(Data excerpts)
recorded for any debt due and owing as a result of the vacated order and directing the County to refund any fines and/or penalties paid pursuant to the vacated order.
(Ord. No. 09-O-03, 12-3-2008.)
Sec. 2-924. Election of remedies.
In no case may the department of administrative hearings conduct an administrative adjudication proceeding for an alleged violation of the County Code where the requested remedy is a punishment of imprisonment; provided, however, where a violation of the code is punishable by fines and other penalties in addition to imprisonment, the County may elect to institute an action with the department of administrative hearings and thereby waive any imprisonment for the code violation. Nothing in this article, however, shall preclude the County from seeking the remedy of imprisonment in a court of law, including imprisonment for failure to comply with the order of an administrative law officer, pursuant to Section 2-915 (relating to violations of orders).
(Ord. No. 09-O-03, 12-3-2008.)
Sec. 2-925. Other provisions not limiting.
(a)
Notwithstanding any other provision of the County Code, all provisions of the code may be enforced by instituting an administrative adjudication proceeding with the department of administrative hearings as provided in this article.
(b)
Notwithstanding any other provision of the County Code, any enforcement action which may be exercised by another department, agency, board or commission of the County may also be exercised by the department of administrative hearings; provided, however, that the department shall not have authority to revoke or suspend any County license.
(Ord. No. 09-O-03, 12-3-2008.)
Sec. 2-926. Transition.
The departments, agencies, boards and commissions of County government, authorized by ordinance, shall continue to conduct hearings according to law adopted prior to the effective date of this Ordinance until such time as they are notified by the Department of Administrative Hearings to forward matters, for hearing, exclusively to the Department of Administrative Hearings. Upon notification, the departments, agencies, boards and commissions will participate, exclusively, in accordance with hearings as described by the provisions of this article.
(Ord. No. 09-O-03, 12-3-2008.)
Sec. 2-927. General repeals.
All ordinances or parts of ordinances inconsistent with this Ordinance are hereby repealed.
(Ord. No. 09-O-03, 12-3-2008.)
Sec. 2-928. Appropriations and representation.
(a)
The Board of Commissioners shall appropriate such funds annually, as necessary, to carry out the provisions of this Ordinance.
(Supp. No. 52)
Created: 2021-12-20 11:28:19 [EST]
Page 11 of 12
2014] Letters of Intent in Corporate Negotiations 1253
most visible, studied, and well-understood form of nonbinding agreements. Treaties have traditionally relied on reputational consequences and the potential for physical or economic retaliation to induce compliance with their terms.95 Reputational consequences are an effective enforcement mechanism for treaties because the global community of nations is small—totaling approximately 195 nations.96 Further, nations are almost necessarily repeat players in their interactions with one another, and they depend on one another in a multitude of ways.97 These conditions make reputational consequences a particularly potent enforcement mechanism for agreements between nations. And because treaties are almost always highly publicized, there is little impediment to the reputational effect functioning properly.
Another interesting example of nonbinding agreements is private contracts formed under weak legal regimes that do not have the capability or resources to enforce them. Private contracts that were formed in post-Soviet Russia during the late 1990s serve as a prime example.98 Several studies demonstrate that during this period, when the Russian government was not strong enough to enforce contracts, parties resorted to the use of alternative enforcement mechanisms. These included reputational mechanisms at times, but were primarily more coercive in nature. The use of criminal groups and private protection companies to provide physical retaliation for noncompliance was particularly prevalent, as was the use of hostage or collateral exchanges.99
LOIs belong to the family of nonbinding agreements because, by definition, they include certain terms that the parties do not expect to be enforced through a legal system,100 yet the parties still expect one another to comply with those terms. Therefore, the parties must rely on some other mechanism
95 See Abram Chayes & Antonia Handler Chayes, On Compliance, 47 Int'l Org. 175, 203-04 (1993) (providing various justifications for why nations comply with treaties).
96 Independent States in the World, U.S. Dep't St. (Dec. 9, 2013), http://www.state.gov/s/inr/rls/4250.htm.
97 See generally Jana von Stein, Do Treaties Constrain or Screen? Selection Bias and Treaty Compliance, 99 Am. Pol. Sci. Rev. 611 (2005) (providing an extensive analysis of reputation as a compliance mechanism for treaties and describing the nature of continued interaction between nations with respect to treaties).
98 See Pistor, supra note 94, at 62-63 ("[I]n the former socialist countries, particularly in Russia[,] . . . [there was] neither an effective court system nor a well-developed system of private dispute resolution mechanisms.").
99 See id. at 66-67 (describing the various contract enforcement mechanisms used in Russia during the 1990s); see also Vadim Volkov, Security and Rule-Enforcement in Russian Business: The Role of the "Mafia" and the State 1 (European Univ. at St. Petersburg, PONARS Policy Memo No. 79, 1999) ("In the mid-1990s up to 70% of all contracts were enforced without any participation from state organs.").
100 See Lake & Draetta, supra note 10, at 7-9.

▸ **ABOUT THIS TASK**
Where in the records does the string "various" appear? Copy every line that has it.

▸ **ANSWER SECTION**
95 See Abram Chayes & Antonia Handler Chayes, On Compliance, 47 Int'l Org. 175, 203-04 (1993) (providing various justifications for why nations comply with treaties).
99 See id. at 66-67 (describing the various contract enforcement mechanisms used in Russia during the 1990s); see also Vadim Volkov, Security and Rule-Enforcement in Russian Business: The Role of the "Mafia" and the State 1 (European Univ. at St. Petersburg, PONARS Policy Memo No. 79, 1999) ("In the mid-1990s up to 70% of all contracts were enforced without any participation from state organs.").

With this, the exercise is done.